Extracted page text data:

━━━━━━━━━━━━━━━━━━━━━━━━━━━━━━

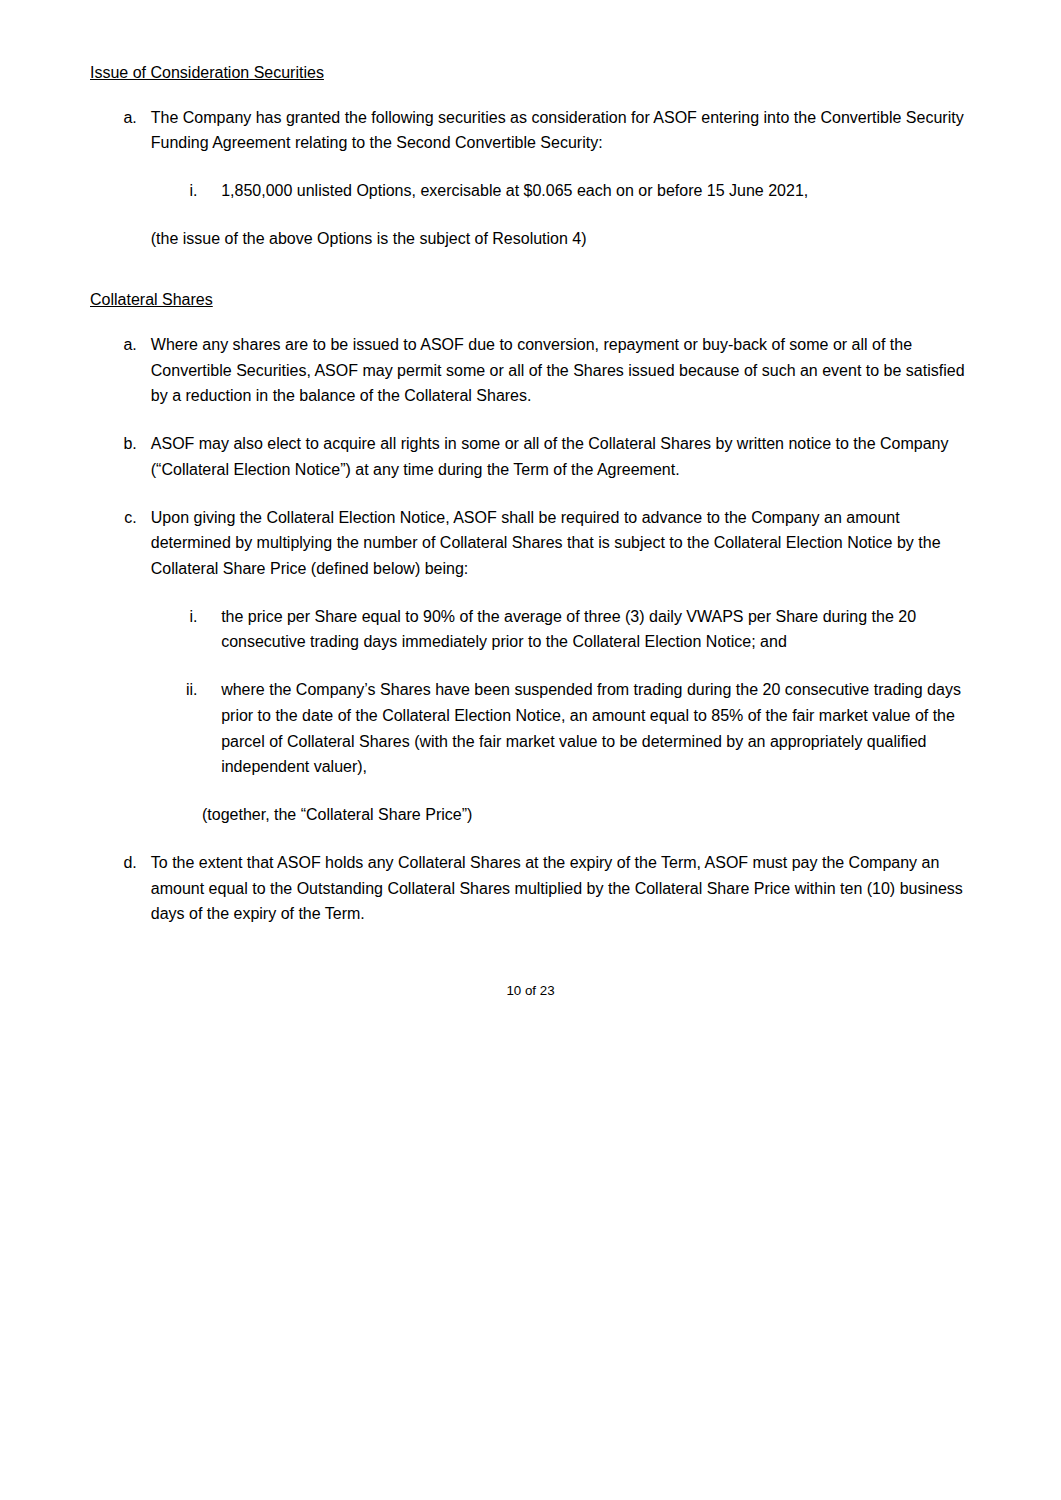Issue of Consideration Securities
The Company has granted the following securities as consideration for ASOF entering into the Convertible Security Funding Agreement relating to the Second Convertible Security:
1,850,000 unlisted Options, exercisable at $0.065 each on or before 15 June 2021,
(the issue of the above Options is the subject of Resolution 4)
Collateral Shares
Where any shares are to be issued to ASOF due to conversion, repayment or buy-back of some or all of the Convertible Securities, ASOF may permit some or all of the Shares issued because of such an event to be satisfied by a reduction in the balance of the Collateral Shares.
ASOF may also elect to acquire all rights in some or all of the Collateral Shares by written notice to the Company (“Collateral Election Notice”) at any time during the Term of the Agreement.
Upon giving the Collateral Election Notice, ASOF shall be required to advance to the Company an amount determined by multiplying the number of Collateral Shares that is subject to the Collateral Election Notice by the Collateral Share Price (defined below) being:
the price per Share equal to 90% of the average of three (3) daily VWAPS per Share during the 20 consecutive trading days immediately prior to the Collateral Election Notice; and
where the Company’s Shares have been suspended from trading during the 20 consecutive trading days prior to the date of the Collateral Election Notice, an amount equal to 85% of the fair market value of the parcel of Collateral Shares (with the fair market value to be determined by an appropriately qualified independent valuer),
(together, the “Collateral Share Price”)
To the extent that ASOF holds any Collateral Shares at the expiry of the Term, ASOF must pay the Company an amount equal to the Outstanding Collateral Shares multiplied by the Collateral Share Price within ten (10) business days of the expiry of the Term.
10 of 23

━━━━━━━━━━━━━━━━━━━━━━━━━━━━━━

▶ _WHAT YOU SHOULD DO_: Output the records exactly, and let none of their pictures appear in the copy.

▶ _EXPECTED ANSWER_:
Issue of Consideration Securities
The Company has granted the following securities as consideration for ASOF entering into the Convertible Security Funding Agreement relating to the Second Convertible Security:
1,850,000 unlisted Options, exercisable at $0.065 each on or before 15 June 2021,
(the issue of the above Options is the subject of Resolution 4)
Collateral Shares
Where any shares are to be issued to ASOF due to conversion, repayment or buy-back of some or all of the Convertible Securities, ASOF may permit some or all of the Shares issued because of such an event to be satisfied by a reduction in the balance of the Collateral Shares.
ASOF may also elect to acquire all rights in some or all of the Collateral Shares by written notice to the Company (“Collateral Election Notice”) at any time during the Term of the Agreement.
Upon giving the Collateral Election Notice, ASOF shall be required to advance to the Company an amount determined by multiplying the number of Collateral Shares that is subject to the Collateral Election Notice by the Collateral Share Price (defined below) being:
the price per Share equal to 90% of the average of three (3) daily VWAPS per Share during the 20 consecutive trading days immediately prior to the Collateral Election Notice; and
where the Company’s Shares have been suspended from trading during the 20 consecutive trading days prior to the date of the Collateral Election Notice, an amount equal to 85% of the fair market value of the parcel of Collateral Shares (with the fair market value to be determined by an appropriately qualified independent valuer),
(together, the “Collateral Share Price”)
To the extent that ASOF holds any Collateral Shares at the expiry of the Term, ASOF must pay the Company an amount equal to the Outstanding Collateral Shares multiplied by the Collateral Share Price within ten (10) business days of the expiry of the Term.
10 of 23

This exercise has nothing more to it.